ARE YOUR FIRED HEATERS SAFEGUARDS RELIABLE?

 On December 23, 2022, at about 4:08 a.m., approximately 1,800 gallons of naphtha were accidentally released into the firebox of a fired heater, where it ignited, resulting in a serious fire at a Refinery in  Arkansas. The company estimated that the property damage from the incident was $36 million.

The company's investigation identified that ambient temperatures at the facility dropped to 12 degrees Fahrenheit by 11:00 p.m. on the night of the incident.

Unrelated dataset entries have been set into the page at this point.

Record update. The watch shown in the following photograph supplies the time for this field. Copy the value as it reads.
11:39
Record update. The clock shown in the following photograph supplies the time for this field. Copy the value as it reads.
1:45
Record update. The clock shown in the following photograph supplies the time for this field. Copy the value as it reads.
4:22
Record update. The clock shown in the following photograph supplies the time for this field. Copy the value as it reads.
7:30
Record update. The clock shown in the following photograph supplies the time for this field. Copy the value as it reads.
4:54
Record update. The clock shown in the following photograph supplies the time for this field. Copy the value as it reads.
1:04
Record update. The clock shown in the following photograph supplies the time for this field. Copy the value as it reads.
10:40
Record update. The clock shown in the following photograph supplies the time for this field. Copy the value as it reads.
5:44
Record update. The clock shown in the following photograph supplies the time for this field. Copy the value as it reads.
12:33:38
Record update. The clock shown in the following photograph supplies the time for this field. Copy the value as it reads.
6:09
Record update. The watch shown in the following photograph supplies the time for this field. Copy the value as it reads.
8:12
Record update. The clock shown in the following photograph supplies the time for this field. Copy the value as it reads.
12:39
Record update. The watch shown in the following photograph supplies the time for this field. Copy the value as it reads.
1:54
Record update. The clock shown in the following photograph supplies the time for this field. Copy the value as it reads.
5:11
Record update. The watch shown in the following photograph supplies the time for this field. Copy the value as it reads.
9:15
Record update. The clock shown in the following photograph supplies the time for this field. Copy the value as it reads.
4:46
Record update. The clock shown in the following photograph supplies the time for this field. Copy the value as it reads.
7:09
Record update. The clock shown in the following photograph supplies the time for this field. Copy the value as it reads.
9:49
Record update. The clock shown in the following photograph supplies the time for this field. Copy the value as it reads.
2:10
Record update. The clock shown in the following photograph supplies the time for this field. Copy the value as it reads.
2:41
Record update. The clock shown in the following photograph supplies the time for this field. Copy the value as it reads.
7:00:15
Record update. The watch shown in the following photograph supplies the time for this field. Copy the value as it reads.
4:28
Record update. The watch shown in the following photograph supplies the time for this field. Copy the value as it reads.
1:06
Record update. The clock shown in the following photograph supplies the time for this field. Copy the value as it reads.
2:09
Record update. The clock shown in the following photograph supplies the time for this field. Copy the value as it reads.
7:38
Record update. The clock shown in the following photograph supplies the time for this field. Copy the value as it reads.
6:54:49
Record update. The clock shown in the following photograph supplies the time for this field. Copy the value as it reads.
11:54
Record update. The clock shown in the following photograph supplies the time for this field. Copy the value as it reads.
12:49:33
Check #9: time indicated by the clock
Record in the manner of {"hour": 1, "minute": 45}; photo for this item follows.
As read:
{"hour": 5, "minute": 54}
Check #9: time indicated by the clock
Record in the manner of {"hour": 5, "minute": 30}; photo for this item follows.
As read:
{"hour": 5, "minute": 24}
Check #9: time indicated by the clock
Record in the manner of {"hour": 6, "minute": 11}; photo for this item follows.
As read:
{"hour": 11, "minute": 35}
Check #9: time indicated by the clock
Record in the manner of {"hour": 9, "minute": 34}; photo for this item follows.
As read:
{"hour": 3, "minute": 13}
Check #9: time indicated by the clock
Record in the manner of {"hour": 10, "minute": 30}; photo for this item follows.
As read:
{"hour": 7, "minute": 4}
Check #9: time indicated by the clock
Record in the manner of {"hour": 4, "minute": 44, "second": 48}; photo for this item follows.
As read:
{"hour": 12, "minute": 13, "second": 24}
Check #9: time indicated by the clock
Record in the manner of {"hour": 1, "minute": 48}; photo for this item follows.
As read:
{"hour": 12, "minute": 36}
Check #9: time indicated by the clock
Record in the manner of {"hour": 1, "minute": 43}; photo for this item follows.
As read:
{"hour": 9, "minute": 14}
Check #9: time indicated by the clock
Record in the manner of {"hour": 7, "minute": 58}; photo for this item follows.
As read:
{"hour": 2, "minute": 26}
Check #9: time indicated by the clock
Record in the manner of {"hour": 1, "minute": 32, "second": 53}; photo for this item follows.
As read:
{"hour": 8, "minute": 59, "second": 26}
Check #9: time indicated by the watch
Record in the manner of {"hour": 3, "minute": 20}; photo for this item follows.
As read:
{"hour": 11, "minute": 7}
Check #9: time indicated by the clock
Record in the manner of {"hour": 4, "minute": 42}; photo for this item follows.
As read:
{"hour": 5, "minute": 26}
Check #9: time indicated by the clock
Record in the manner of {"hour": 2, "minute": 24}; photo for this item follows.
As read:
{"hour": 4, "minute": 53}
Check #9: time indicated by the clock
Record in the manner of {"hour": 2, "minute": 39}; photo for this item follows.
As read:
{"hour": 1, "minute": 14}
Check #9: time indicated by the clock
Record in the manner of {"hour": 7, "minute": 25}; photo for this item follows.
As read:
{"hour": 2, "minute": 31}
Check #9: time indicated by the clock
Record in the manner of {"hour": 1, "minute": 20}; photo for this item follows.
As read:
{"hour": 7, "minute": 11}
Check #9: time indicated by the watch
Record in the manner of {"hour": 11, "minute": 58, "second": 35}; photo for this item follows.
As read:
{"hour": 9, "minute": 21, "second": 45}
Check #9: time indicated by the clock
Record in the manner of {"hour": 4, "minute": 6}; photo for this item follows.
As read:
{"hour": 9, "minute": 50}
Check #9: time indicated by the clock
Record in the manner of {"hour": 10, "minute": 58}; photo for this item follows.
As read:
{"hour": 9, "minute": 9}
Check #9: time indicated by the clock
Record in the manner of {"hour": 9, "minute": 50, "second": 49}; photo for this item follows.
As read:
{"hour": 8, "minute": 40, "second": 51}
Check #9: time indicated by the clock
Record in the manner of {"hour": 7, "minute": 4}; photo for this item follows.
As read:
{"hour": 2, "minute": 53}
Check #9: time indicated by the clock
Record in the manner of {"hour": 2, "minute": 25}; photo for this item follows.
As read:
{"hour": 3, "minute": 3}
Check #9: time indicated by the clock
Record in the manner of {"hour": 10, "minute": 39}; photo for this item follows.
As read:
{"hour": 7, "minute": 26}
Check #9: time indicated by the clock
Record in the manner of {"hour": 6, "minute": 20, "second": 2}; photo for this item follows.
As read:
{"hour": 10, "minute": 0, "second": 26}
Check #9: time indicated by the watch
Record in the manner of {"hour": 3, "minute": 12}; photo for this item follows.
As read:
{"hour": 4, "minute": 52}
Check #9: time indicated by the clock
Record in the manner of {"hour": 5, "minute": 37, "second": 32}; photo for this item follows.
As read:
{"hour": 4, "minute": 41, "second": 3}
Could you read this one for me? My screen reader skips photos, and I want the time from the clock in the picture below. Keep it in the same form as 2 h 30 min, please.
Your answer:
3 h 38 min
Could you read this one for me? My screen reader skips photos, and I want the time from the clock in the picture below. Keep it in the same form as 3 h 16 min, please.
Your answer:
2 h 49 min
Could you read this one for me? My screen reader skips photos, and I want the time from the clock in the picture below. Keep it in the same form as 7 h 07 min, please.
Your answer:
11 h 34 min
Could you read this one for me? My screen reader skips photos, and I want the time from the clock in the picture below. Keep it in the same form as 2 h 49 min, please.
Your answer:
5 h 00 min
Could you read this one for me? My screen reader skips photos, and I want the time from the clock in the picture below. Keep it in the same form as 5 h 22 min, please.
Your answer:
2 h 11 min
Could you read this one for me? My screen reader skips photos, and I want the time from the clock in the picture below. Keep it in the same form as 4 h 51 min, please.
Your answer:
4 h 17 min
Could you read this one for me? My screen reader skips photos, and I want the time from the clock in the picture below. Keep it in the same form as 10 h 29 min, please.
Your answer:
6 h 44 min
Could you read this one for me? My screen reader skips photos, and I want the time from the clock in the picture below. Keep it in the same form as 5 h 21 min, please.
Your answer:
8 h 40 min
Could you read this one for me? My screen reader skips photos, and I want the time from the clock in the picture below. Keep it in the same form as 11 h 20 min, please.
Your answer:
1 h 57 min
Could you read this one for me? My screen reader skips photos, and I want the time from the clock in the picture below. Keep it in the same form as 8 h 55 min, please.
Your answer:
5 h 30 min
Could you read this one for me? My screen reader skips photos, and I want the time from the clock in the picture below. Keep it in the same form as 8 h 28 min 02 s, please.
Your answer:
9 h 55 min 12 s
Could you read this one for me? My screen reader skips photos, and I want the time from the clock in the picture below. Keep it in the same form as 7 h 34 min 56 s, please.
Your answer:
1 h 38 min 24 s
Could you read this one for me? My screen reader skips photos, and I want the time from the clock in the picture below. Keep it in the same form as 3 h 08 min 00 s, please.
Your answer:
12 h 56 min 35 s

This cold weather caused operational issues with some instruments and controls, leading to low hydrocarbon flow through the tubes of a fired heater. The decreased flow resulted in reduced heat transfer, which likely caused the metal temperatures in the tubes to rise significantly. This high-temperature condition ultimately caused a tube to rupture, releasing flammable hydrocarbons into the firebox, where the existing burner flame ignited them. The company commissioned a metallurgical examination and found that the tube ruptured due to creep damage (which results from prolonged exposure to stress at elevated temperatures) and short-term overheating.

The company's investigation found that some instruments and controls were not effectively winterized for cold weather conditions, which impacted their performance. As a result, some controls were put in manual mode, and some alarms were interpreted by employees as unreliable, leading to reduced hydrocarbon flow through the tubes and elevated tube wall temperatures. Additionally, the fired heater was not equipped with instrumentation to measure the tube’s metal wall temperatures. The company's investigation further revealed that the process hazard analysis for this fired heater relied on safeguards that were insufficient or not in place to prevent low tube pass flow conditions. In addition, a low-flow safety interlock did not work because it was improperly set.

Probable Cause
Based on the company's investigation, the CSB determined that the probable cause of the naphtha release was a tube rupture, which resulted from creep damage and short-term overheating. Flames from the fired heater’s burners ignited the flammable hydrocarbons, resulting in the fire. Fired heater safeguards that were not in place or improperly set, in addition to inadequate winterization of flow control equipment, contributed to the incident. Had the fired heater been equipped with instrumentation to measure the tube’s metal wall temperatures and other safeguards been in place, this incident likely could have been prevented.